We had originally planned to connect the Essex top to the Cambridgeshire one in a long, looping walk from Great Chishill. Unfortunately, what with our battle against the wind in Suffolk and the fact that it was taking longer to drive between tops than we had anticipated, time was getting on a bit and we decided to take the quick but lazy option of bagging the two tops separately. The Essex top would still be a kilometre walk from the nearest place to park in Langley Upper Green.

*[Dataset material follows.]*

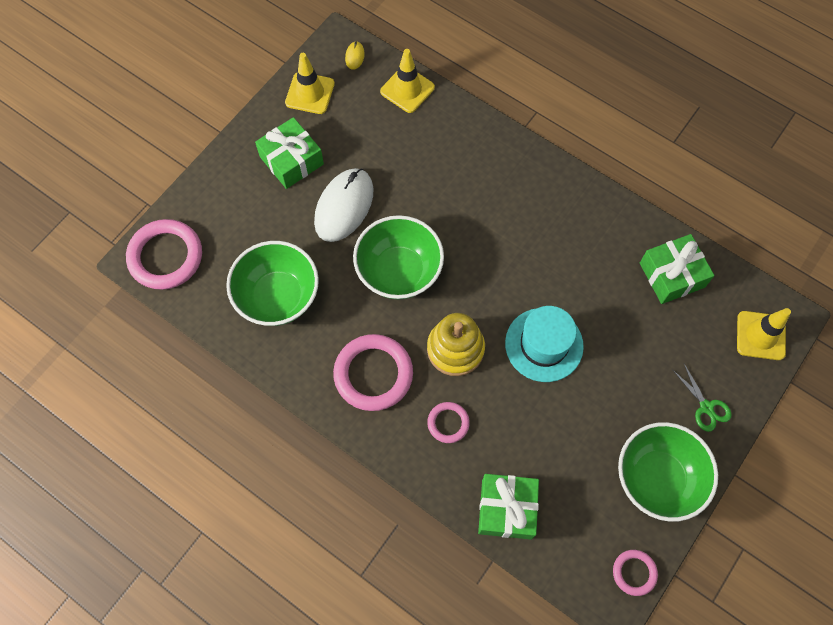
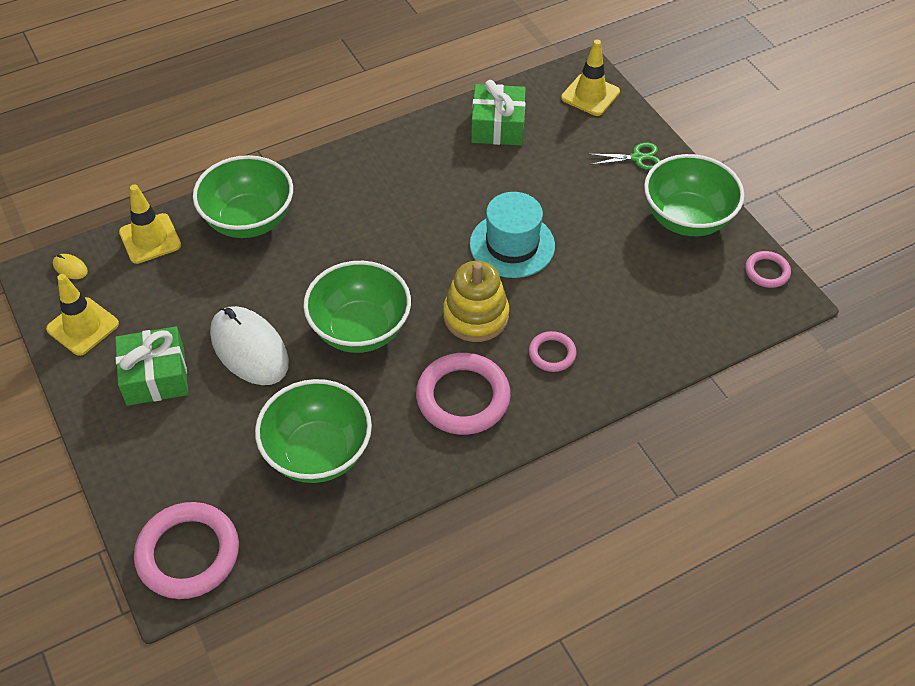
camera: 65 degrees left, 15 degrees down
(461, 143) = (249, 220): none -> green bowl
(506, 509) = (664, 341): green gift -> none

We parked outside the church of St John the Evangelist, a lovely little church with a wooden porch peeping out from between two bushes. It looked like it may once have been a private church for the big house next door called "The Hall" - or maybe for "Duddenhoe Grange", just a little further away on the OS map. Churches are a bit of a godsend (ho ho) for us county toppers. Whilst I wouldn't want to park by them Sunday morning and block access for the congregation, for the rest of the week they are a ready source of parking spaces within walking distance of county tops!

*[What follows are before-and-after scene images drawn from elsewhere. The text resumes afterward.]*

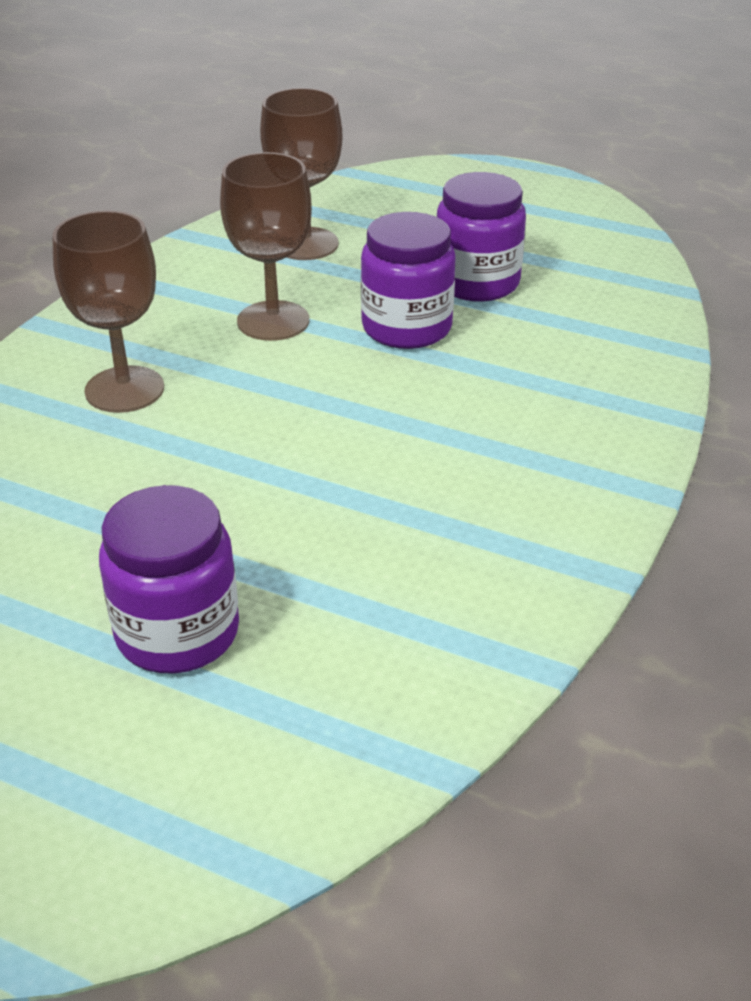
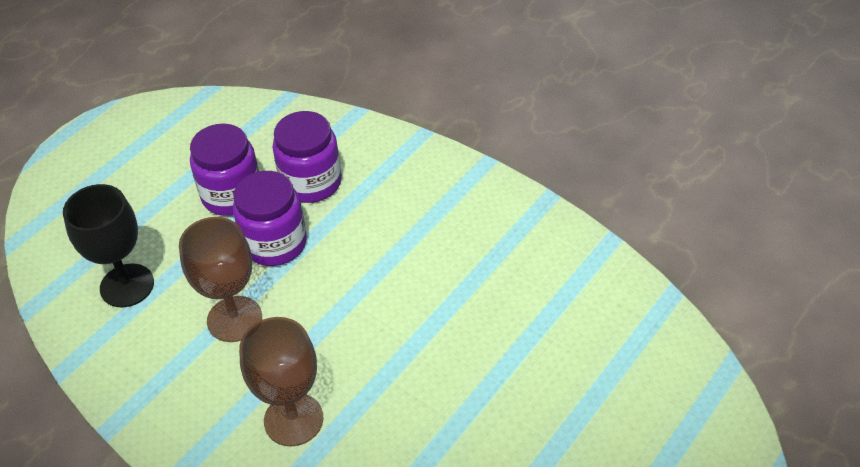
camera: 75 degrees left, 10 degrees up
(177, 632) = (558, 400): purple jar -> purple jar (311, 182)
(305, 244) = (127, 285): brown goblet -> black goblet

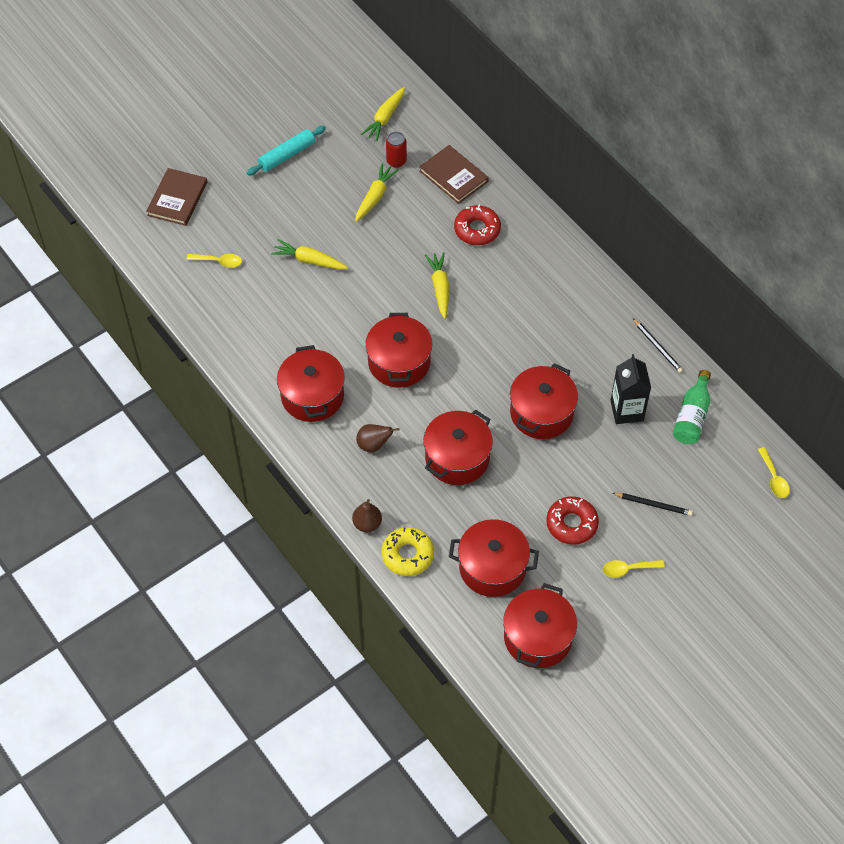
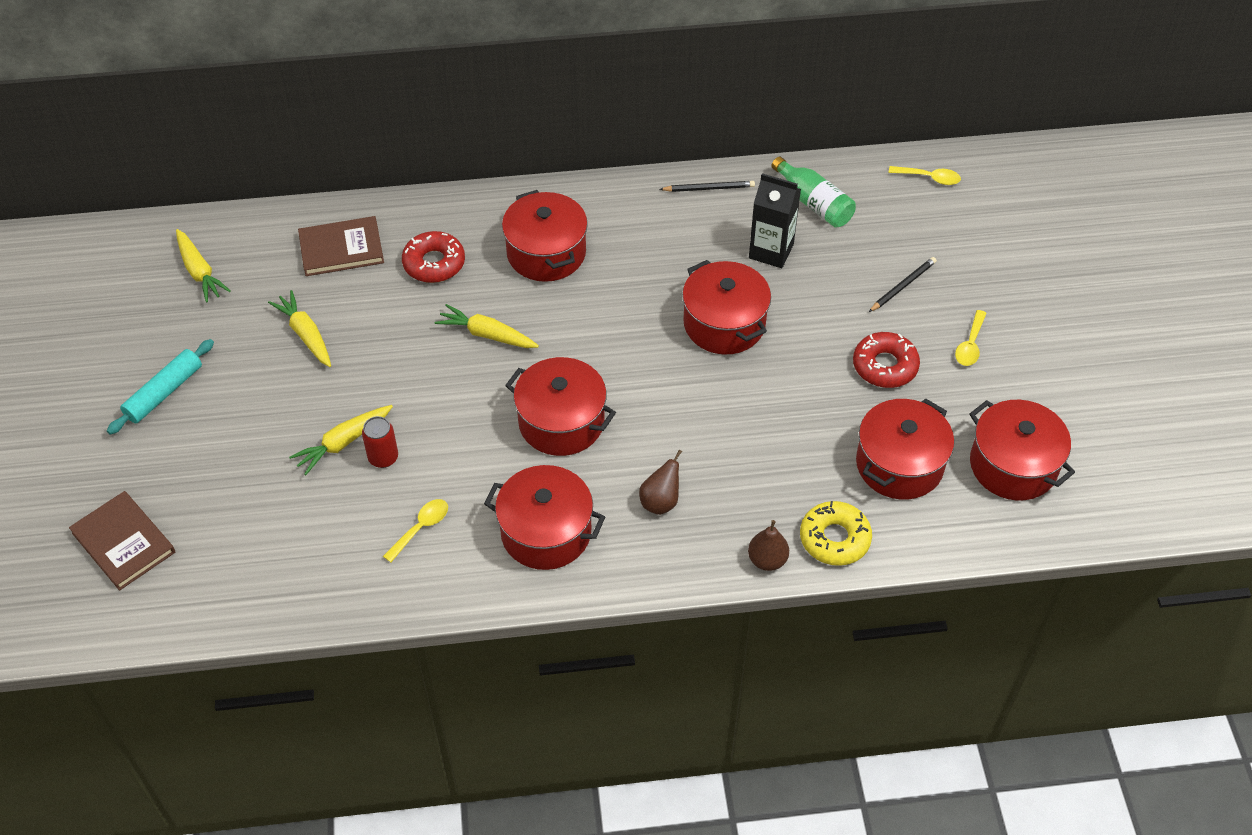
camera: 60 degrees left, 5 degrees down
(219, 261) = (264, 541): yellow spoon -> yellow spoon (421, 528)
(287, 155) = (164, 393): turquoise rolling pin -> turquoise rolling pin turned 45 degrees clockwise
(396, 161) = (272, 290): red can -> red can (383, 458)
(457, 458) = (732, 428): red pot -> red pot (546, 253)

On the map the path to the county top passed directly behind the church, but we weren't sure if you could get out the back of the churchyard onto it and didn't want to look like a pair of doofuses wandering around the churchyard looking for the exits. Instead we walked down the church drive to the road, along the road and then back up an exceptionally muddy track to find that there were a couple of obvious exits from the back of the churchyard (so we still looked like doofuses).

An equally muddy footpath (part of the Harcamlow Way, whatever that is) soon bore off of the track and took us through a cabbage field, gradually sloping uphill to a thin band of woodland which extended out from Oldfield Grove. The county top was purported to be just the other side of this band of trees. We emerged into a field that was pretty much flat; you could have said the county top was pretty much anywhere in that field or the band of trees. We therefore took the obligatory photo in front of the highest tree in the band, and then turned back towards the car. An oncoming hiker (full pack, hiking pole, the full works) must have wondered what we were doing - he'd just seen us emerge from woods, take a photo of nothing much and then turn back. In his head he was probably calling us quitters!

The hiker was fast - Jim and I had to put on quite a spurt to reach our car ahead of him. We nodded a hello to him as he fairly whizzed past - we wondered where he was off to in such a hurry. Our lunch in the car was overseen by a slightly puzzled dog from a house just down the road, and followed by a short drive to the Cambridgeshire top.